Big Boys drink A LOT more hot chocolate than little boys, especially when left to their own cooking and portion control.  My unfortunate moment was building, unbeknownst to me.

I rise early Friday, 5:30 AM to hit the gym.  (I’m full of fun habits.)  My knee is kind of achy so I pop an Advil with a glass of milk, a very small glass of milk.  AHHHHH!  This can’t be!  How am I going to meet all my needs by 7:05 AM?  DARN!  I should have checked before I went to bed.  But that solid red carton looked so full in my head.  It was still in the refrigerator; it must be full.
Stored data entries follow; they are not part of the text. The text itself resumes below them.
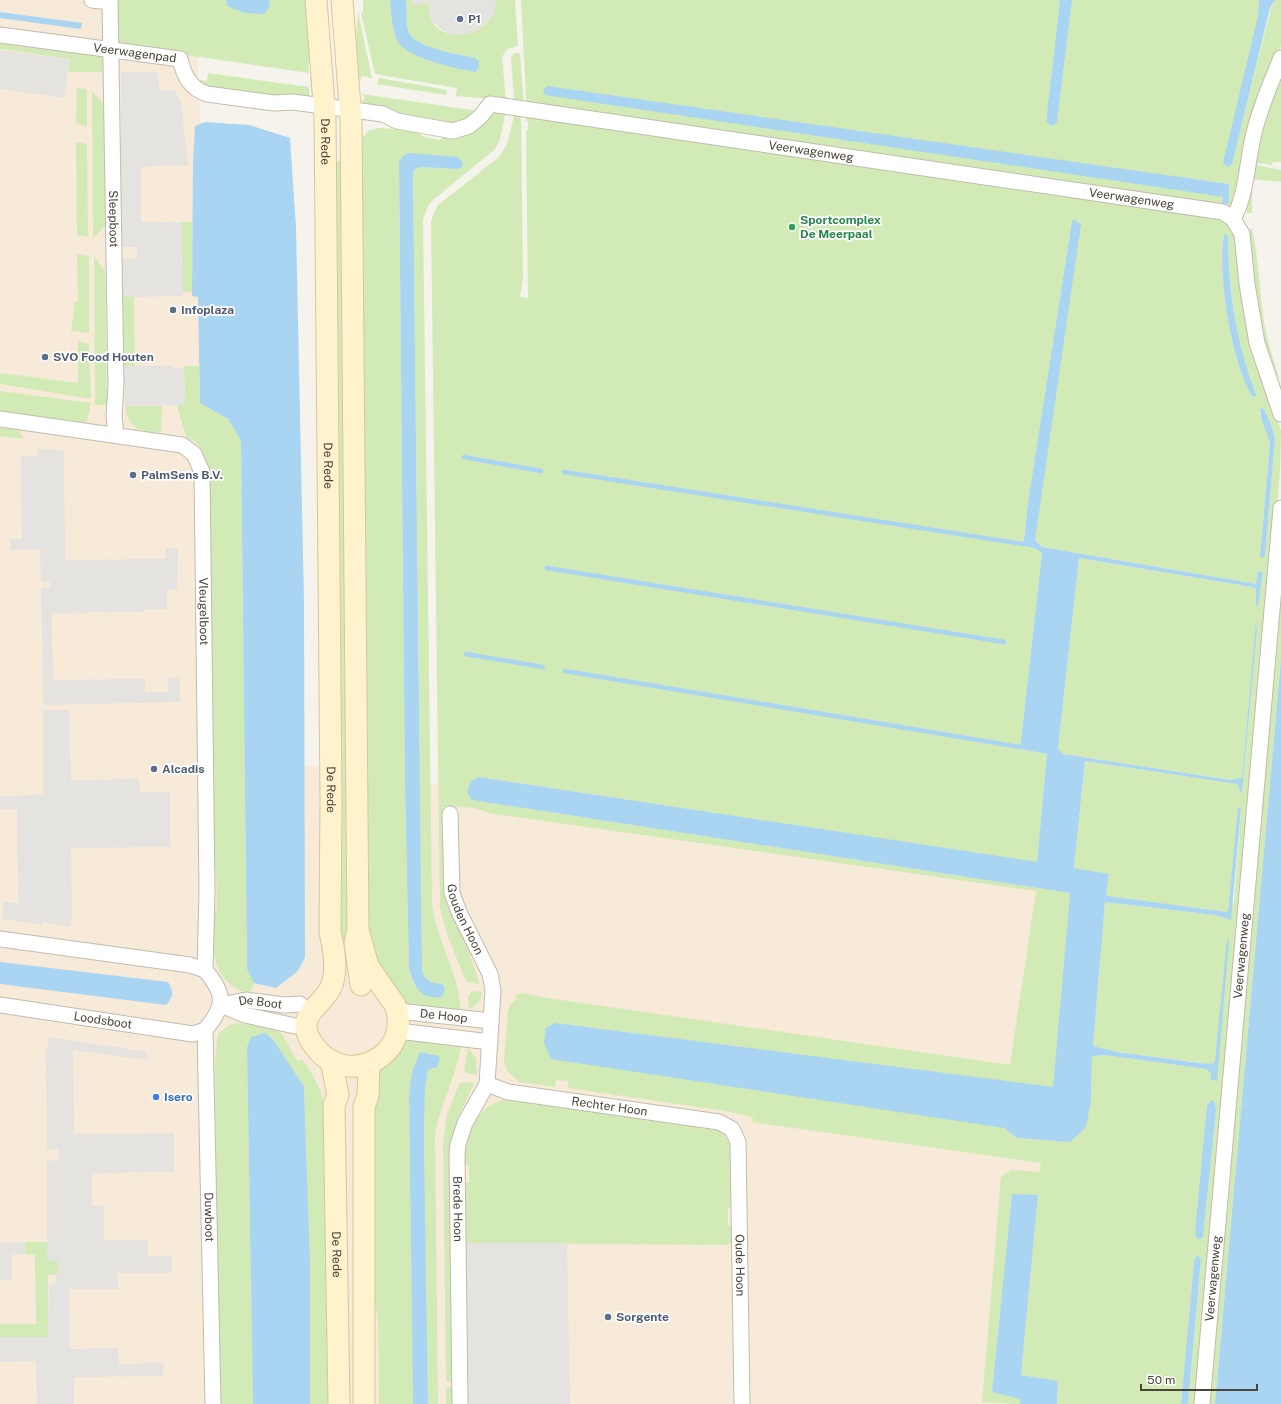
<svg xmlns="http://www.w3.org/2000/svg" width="1281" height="1404" viewBox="0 0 1281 1404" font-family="'Public Sans',sans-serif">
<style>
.commercial{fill:#f7ead8}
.green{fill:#d2eab5;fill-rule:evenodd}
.parking{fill:#e5e3e0}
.water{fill:#a9d4f2}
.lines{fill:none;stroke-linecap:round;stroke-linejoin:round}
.stream{stroke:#a9d4f2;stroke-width:4.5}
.minor-casing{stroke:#c2bbae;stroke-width:17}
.secondary-casing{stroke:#d6c79b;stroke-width:23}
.minor{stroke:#fff;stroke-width:15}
.secondary{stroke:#fff3cd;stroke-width:21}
.service-dot{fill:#5c6f8a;stroke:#fff;stroke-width:1.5}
.leisure-dot{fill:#2e9e5b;stroke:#fff;stroke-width:1.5}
.shop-dot{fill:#3f7fe0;stroke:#fff;stroke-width:1.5}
.labels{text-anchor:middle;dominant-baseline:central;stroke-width:3.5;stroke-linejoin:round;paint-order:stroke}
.service-label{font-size:12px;font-weight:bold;fill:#4e5e75;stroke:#fff;text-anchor:start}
.street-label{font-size:12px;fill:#4b4439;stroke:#fff}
.leisure-label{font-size:12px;font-weight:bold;fill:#27864d;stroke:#fff;text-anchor:start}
.shop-label{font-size:12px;font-weight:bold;fill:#366cbe;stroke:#fff;text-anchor:start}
</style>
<rect width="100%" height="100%" fill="#f6f3ec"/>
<path class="commercial" d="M0 0H194L236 755 1091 881 1046 1404H0Z"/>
<path class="green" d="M118 0H226L227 6H270L269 0H308L313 62 308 63 309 73 119 45Z
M363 0H390C392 14 395 40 406 49 419 60 448 65 465 70L475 58C459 54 414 48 408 31 405 22 406 10 406 0H412L413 5 429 3C429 7 429 12 430 16 439 49 499 34 495 0H515L518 46 507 49 502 57 506 100 456 96 457 88 375 74 361 13 363 12Z
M521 0H1060L1046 121 1057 123 1072 0H1259L1258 16 1231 166 1271 8 1275 0H1281V46L1256 114 1233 203 1229 207 1061 196 1221 218 1230 224 1234 232 1268 391 1281 431 1280 471 1197 1404H1188L1201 1258 1199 1256 1194 1261 1181 1404H1057L1058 1381 1021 1375 1038 1196 1012 1194 992 1392 1021 1399 1020 1404 982 1402 1001 1177 1011 1170 1040 1172 1041 1163 752 1122 753 1117 725 1111 568 1088V1081L556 1080 555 1087 519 1082 507 1071 504 1061 508 1012 510 1004 517 999 515 995 522 993 547 998 1010 1065 1036 891 488 813C474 806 458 806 443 807L444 893 447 905 466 944 480 984 467 982 465 979 448 937 440 909 431 222 434 212 438 205 499 157 507 144 514 116 515 114 521 115 523 278 520 297 528 298 526 130H528V121H526L527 116ZM1042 158 1229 184V203L1222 204 1223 197ZM1072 221 1035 540 1042 547 1256 584 1258 571 1263 572 1258 607 1256 606V588L1252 587 1079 558 1058 749 1063 754 1230 780H1238L1242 778 1256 622 1257 630 1242 792 1240 793 1239 785 1237 784 1085 761 1074 869 1109 874 1106 894 1108 896 1227 912 1228 911 1239 807 1241 808 1234 901 1227 918 1215 915 1105 902 1093 1046 1117 1052 1211 1064 1215 1061 1217 1051 1213 1081 1211 1073 1206 1069 1105 1055 1092 1056 1091 1101 1070 1142 1017 1138 1004 1128 546 1028 555 1023 1053 1088 1070 893 472 800 479 777 1037 863 1047 754 1020 749 1042 553 1035 548 1023 546 1028 502ZM1224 234 1228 235C1228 271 1232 304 1238 339 1242 358 1248 376 1252 396 1231 362 1217 273 1224 234ZM1263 408 1272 427 1275 439 1265 556H1260L1270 444 1269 436 1259 413ZM1209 1101 1215 1103 1216 1111 1203 1237 1195 1230 1207 1105Z
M358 12 372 78 362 76 360 81 359 72 354 71V68Z
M0 40 99 53 102 57 104 72H68L70 59 0 49Z
M514 53H520L524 105 515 103 514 99 511 58Z
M208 73 309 87V100L212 90 193 79 207 81Z
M379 78 447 90 446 95 377 84Z
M1275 81 1281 82V162H1273L1272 165 1258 163 1257 165 1281 170V182L1252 179V213H1247L1246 190Z
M77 88 87 89V127L76 123Z
M92 91 104 104 105 226 93 238Z
M362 94 478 111 459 125 407 117 364 104 361 102 365 98Z
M495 111 504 113 505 115 500 140 494 150 433 200 428 206 423 219 432 903C436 941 459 972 461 1011L415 1008 405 1003 376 968 367 938 361 139 368 131 377 128 414 130 424 137 440 140 446 135 479 127ZM453 157 456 169 420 167 414 170 413 176 422 970C423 978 427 980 434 983L422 994 412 982 409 966 405 788 399 162Z
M76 142 87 144 88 237 77 235Z
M331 161H342L351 939H339Z
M180 222H192V292H183L182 224H180Z
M1252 228C1260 264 1259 301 1267 337 1271 356 1281 376 1281 396L1265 345 1247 239 1249 231Z
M77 254 89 256V333L71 331 75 301H78Z
M94 256 105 271 107 405H95Z
M123 297H134L135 366H124Z
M78 341 89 344 91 399 0 384V373L78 383Z
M184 366H199L200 403 228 419 241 441 247 969 254 983 250 995C244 992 236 989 231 985 209 968 213 935 213 911L217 910 216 869 212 868 207 465C204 455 200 440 187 439L178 409 177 405H185Z
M0 391 91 403 86 425 0 414Z
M125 406H162L161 431 157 433C137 430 129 428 125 406Z
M0 428 18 430 24 439 0 436Z
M1281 573V659L1215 1404H1207Z
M472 991 482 992C481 1001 477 1005 469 1009L468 996Z
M237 1023 268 1027 281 1033 298 1062 302 1059C314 1074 320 1088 325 1107L329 1404H310V1261L304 1087 247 1048 253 1404H218L215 1060 218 1034 229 1025Z
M417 1038 461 1043C458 1076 439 1104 435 1137L438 1404H428L424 1137 425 1090 428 1070 435 1068 420 1052 412 1072 409 1093 413 1404H379L378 1318 370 1277 373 1120 377 1073 399 1045 407 1040Z
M468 1048 476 1058 477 1075 468 1074 464 1070Z
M462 1082 474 1083 455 1125 449 1151 452 1383 446 1381 443 1141 447 1115 459 1084Z
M508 1099 720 1131C739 1146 732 1185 733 1208H728V1226H733V1240L728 1245 465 1243 464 1183H469V1165H464C464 1135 476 1104 508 1099Z
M25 1242H47V1261H58L59 1274 48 1275V1337H0V1324H36L35 1255 25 1254Z
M452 1386V1404H446V1388Z"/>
<path class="parking" d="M412 0H495L496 8 492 17 476 31 467 34H450L442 30 432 21 430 16 429 3 413 5Z
M0 50 70 59 64 98 0 89Z
M121 72H158L159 90H175L181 103 188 166H178V164L177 166H160L159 164V166L141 167V183L138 184H141V202H138L141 203V222H161V224L162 222H179V224H182L183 296 123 297 122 259 137 258V247H121Z
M124 366H171L172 369 184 368 185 405 125 406Z
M38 448 64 451 65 560 166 559V548L178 549 177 590H167V609H144V612L52 613 53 680 145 679V692H168V677L180 679V702L43 705 41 588H51L50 582H41L40 550H10V539H22L21 456H38Z
M43 710H69L71 780 139 779 140 792H170V847L71 848 72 917 70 927 43 922 42 925 2 919 4 902 18 903 17 809H0V796L43 795Z
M50 1037 147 1052V1060L73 1050 74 1134 174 1133V1172L92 1173V1206H104V1240H148V1256H172V1273H118V1289H69L70 1349 118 1348 119 1364 164 1363 163 1376 74 1377V1404H37L36 1361 0 1362V1337H48L49 1285 56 1284V1274H59L58 1261H47V1161L59 1160 58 1149 47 1150 46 1053Z
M25 1242V1254L12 1255V1280H0V1243Z
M465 1243H567L570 1404H467Z"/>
<path class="water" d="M226 0H269L270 6 264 14 244 13 227 6Z
M390 0H406C407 10 405 21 408 31 414 48 459 54 475 58L479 61V67L476 72C457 69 405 58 397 40 392 27 391 13 390 0Z
M1060 0H1072L1057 123 1051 126 1046 121Z
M1259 0H1275L1270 8 1232 164 1228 167 1223 163 1258 16Z
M0 12 82 23 81 29 0 18Z
M547 86 1229 184V203L1222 204 1223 197 545 95 543 90Z
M205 122 249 125 290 138 296 228 304 602 305 958 297 972 276 988 254 983 247 969 241 441 228 419 200 403 198 297 192 296 193 161 195 126Z
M409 153 457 157 463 162 461 168 456 169 420 167 414 170 413 176 422 970C424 981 432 983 442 984L445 989 443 996C420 1002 412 984 409 966L405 788 399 162 403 156Z
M1074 219 1081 224 1035 540 1042 547 1256 584 1258 571 1263 572 1258 607 1256 606V588L1252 587 1079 558 1058 749 1063 754 1230 780 1242 778 1256 621 1257 630 1242 792 1240 793 1239 786 1237 784 1085 761 1074 868 1109 874 1106 894 1108 896 1227 912 1228 911 1238 807 1241 808 1231 920 1215 915 1105 902 1093 1046 1117 1052 1200 1063 1211 1064 1215 1061 1227 939 1229 941 1217 1081 1211 1080V1073L1206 1069 1105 1055 1092 1056 1091 1101 1086 1127 1070 1142 1017 1138 1004 1128 551 1059 544 1043 546 1028 555 1023 1053 1087 1070 893 472 800 467 792 471 781 479 777 1037 862 1047 754 1020 749 1042 553 1035 548 1023 546V542L1024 540 1028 502 1072 221Z
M1224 234 1228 235C1228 290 1236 344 1256 395L1255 397 1252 396C1231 362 1217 273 1224 234Z
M1261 408 1264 409 1272 427 1275 439 1265 556 1262 558 1260 556 1270 444C1269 435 1257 414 1261 408Z
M1281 659V1404H1215Z
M0 962 168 982C174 992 174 996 166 1005L0 984Z
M266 1033 274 1041 304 1087 310 1261V1404H253L247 1048 251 1037Z
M420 1052 438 1056 440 1058 437 1067 428 1070 425 1090 424 1137 428 1404H413L409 1093 412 1072Z
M1211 1100 1215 1103 1216 1111 1203 1237 1199 1239 1196 1237 1195 1230 1207 1105Z
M1012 1194 1038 1195 1021 1375 1058 1381 1057 1404H1020V1399L992 1392Z
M1197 1255 1201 1258 1188 1404H1181L1194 1261Z"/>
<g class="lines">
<path class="stream" d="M464 457 541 471
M564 472 1023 544
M547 568 1004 642
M466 654 543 667
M565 671 1020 747"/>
<g class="minor-casing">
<g id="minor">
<path d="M92 0 110 2"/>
<path id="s1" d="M110 0 116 385 114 416 116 435"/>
<path id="s2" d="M0 35 180 59C184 76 190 88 207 94L274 103 293 102 383 114 397 121 453 131 469 126 481 116 490 104 1223 212 1233 219 1242 234 1247 284 1257 343 1281 414"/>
<path d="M1233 219C1247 195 1247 160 1254 133 1260 107 1271 83 1281 58"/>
<path id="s3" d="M0 419 182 445 194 454 202 472 207 891 205 970"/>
<path id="s4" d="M450 814 452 893 459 912 490 974 493 990 487 1084 465 1123 458 1144 457 1155 460 1404"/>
<path d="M0 939 190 965 205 970"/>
<path d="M205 970C225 994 226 1005 205 1030"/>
<path id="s5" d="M0 1005 193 1034 205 1030"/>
<path id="s6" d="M221 1005 246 1000 284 1005 300 1004"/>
<path d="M221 1005 245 1015 295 1026"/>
<path id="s7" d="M398 1011 491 1021"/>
<path id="s8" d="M205 1030 213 1404"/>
<path d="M398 1031 490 1042"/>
<path id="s9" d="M487 1084 508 1092 719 1122 732 1129 738 1142 742 1404"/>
<path id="s10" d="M1202 1404 1281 508"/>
</g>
</g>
<g class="secondary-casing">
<g id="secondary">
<path id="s11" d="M316 0 325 116 331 801 330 932C334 949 338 971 331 987 321 1008 291 1016 315 1047 348 1090 414 1054 395 1005L368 966 358 930"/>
<path d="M342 0 351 120 358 930 355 943 361 985"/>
<path id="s12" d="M331 1061 338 1095 334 1105 339 1404"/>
<path d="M364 1404V1106L368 1096 369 1064"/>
</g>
</g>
<use href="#minor" class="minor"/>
<use href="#secondary" class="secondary"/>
</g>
<g class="service-dot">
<circle cx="460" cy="19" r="4"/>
<circle cx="173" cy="310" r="4"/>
<circle cx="45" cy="357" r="4"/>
<circle cx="133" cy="475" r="4"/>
<circle cx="154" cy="769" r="4"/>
<circle cx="608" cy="1317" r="4"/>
</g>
<circle class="leisure-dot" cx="792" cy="227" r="4"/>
<circle class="shop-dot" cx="156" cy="1097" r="4"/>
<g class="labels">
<g class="service-label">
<text x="468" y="19">P1</text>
<text x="181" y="310">Infoplaza</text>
<text x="53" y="357">SVO Food Houten</text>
<text x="141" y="475">PalmSens B.V.</text>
<text x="162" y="769">Alcadis</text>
<text x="616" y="1317">Sorgente</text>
</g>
<g class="street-label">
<text stroke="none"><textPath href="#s2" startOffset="136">Veerwagenpad</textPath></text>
<text stroke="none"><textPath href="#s11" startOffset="142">De Rede</textPath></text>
<text stroke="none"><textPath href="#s2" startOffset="850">Veerwagenweg</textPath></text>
<text stroke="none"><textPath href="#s2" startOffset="1174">Veerwagenweg</textPath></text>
<text stroke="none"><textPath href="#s1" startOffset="219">Sleepboot</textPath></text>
<text stroke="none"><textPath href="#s11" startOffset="466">De Rede</textPath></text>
<text stroke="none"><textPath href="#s3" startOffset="358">Vleugelboot</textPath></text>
<text stroke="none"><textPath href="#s11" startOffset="790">De Rede</textPath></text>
<text stroke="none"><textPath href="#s4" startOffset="108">Gouden Hoon</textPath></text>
<text stroke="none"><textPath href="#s10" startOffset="450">Veerwagenweg</textPath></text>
<text stroke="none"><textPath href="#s6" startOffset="40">De Boot</textPath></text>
<text stroke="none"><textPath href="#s7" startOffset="46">De Hoop</textPath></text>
<text stroke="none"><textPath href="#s5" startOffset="104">Loodsboot</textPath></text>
<text stroke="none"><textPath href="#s9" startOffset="125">Rechter Hoon</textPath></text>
<text stroke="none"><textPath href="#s4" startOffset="411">Brede Hoon</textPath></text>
<text stroke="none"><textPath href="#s8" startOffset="187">Duwboot</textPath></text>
<text stroke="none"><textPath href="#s12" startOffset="195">De Rede</textPath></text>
<text stroke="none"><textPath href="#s9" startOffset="388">Oude Hoon</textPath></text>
<text stroke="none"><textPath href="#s10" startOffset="126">Veerwagenweg</textPath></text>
</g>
<g class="leisure-label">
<text x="800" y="220">Sportcomplex<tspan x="800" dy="14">De Meerpaal</tspan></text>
</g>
<g class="shop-label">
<text x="164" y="1097">Isero</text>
</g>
</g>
<path d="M1141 1384v6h116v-6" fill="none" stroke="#4b4439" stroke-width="2"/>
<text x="1147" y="1384" font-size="12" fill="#4b4439" stroke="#ffffff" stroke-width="3" paint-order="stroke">50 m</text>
</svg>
I start setting up my bike for spin class when my spin buddy arrives.  I spill out my whoas, “I can’t stay for the whole class.”  “Oh, ya gotta get the kids to school.  I know that one.”  I respond back, “More than that.  We are out of MILK.”  “Oh no! You are sooo headed for the store after class!”

I confess the milk is for my coffee, not the guys.  She was already there.  “Oh of course!  I have a container I mark ‘MOM’ and hide it in the back of the fridge.  I CANNOT be without!” I am relieved someone else is living my life of selfishness and angst.  I’m mad I will miss 10 minutes of calorie burning exercise, but if a coffee/milk? junkie needs her fix, it’s a sacrifice worth taking.  Besides, Cheerios taste better with milk than orange juice.  I think the guys will be happier too.

Now every night, before it’s too late for a grocery run, I admit, I do a milk-shake.  I jiggle the cartons in the fridge to make sure there is enough milk to turn my black coffee taupe-colored, enough to get me through my morning “milkshake.”